How are Leadership U and Leadership Essentials programs operated?

Leadership U is our program for rising high school juniors. It’s designed to empower them with leadership skills via student-driven projects that will have an impact and serve the community. Leadership Essentials is designed more for skill-building for participants who seek coaching and mentoring, while building community with like-minded individuals.

What are LHC’s levels of sponsorship?

Sponsorship opportunities start at $500 for the Friend level (or $350 for retired individuals and nonprofit employees) and can rise to $5,000, it reaches $20,000 for the Title sponsorship, which is presently held by M&T Bank. We still have some applications out and hope to have 30 sponsors when next year’s cycle begins in the fall.

How does your alumni network operate?

Much of our work is volunteer driven and our alumni are active in designing each year’s program experience. Those synergies create opportunities for both parties to connect, learn, influence and make an impact as a collective.

There are several committees where alumni actively serve that focus on designing our content, contacting potential sponsors and recruiting new participants.

What frustrates you the most about your job?

That there are no silver-bullet solutions to community issues and influencing change takes much more time than anyone would like.
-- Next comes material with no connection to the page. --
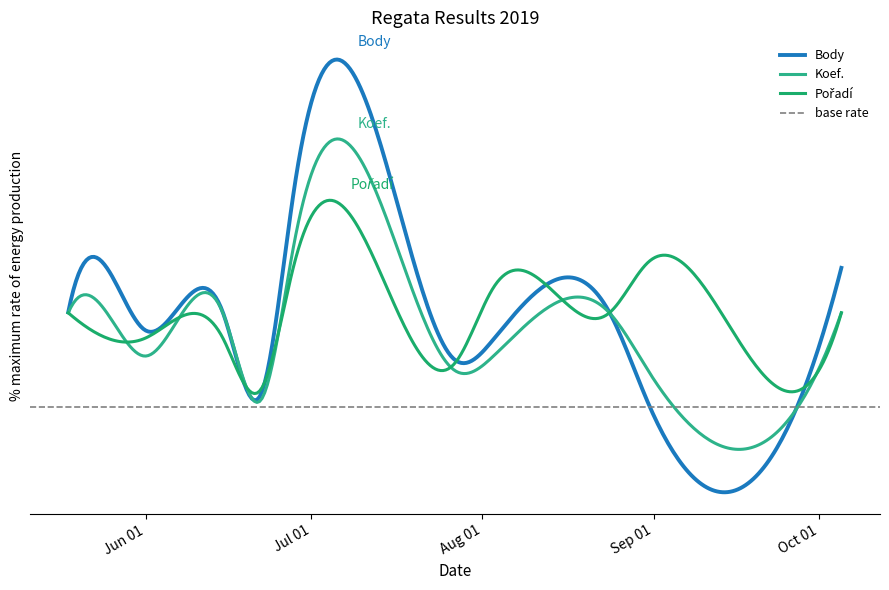

What is the label of the 2nd point from the left?

2019-05-25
We must rely on the ability to balance thoughtfulness and persistence with our aspirations for solutions.

How did you handle a trying time in your career?

Systems change requires political will and community-led strategies, informed by the voice of lived experiences, but that doesn’t always sway those in power. That can be frustrating and happened often during my time in D.C. But in any trying time, we look for learning moments to address what is in our control, what we can do differently to influence change and to explore how to cede and seed power. That’s the best way to build stronger community systems and grow.
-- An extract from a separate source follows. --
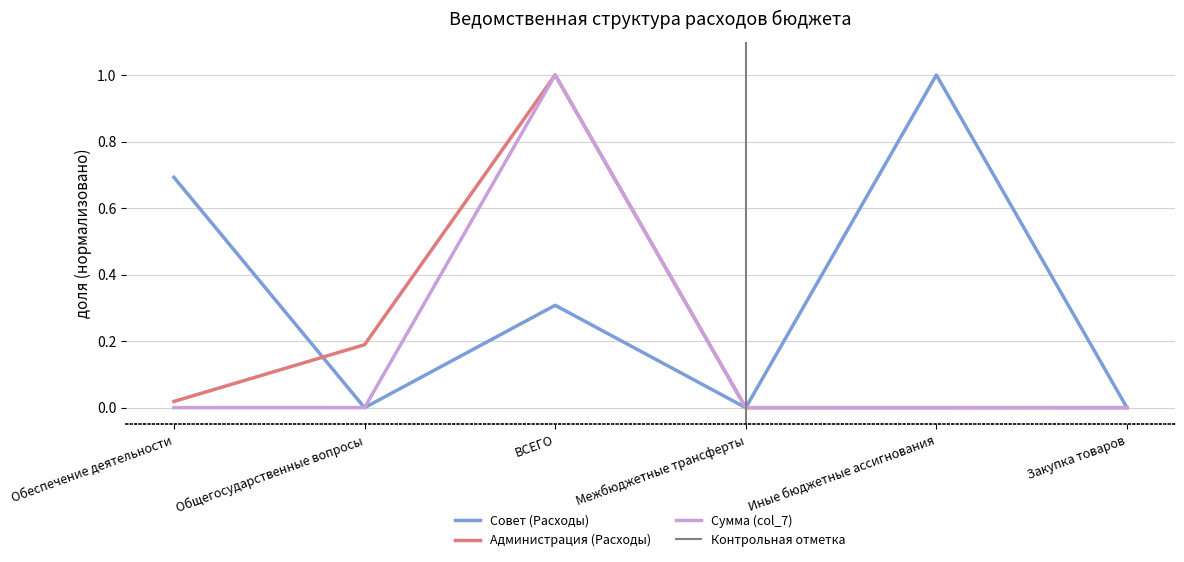

What is the sum of all Совет (Расходы) values?

2.0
What’s your biggest surprise since you’ve taken over LHC?

That so many strong connections exist across our community. The county is home to more than 334,000 residents (according the U.S. Census) and so many strong bonds are in place that the moment for strengthening our community is here. We exist with the potential for meaningful impact and can serve as a model for other communities in our region, our state and our country. 

What are you proudest of?

Any opportunity to influence the lives of young people makes me proud. From my time with FLOC, coaching soccer here at SAC, supporting our students in Leadership U today, young people have unlimited potential and the ability to help them recognize that is always a win. 

What’s the ultimate goal of LHC?

To ensure that our people operate with curiosity and empathy, as well as listen to new perspectives that have the potential to shift perceptions and enable growth. That’s the transformative experience we work for as we seek common ground to achieve common good.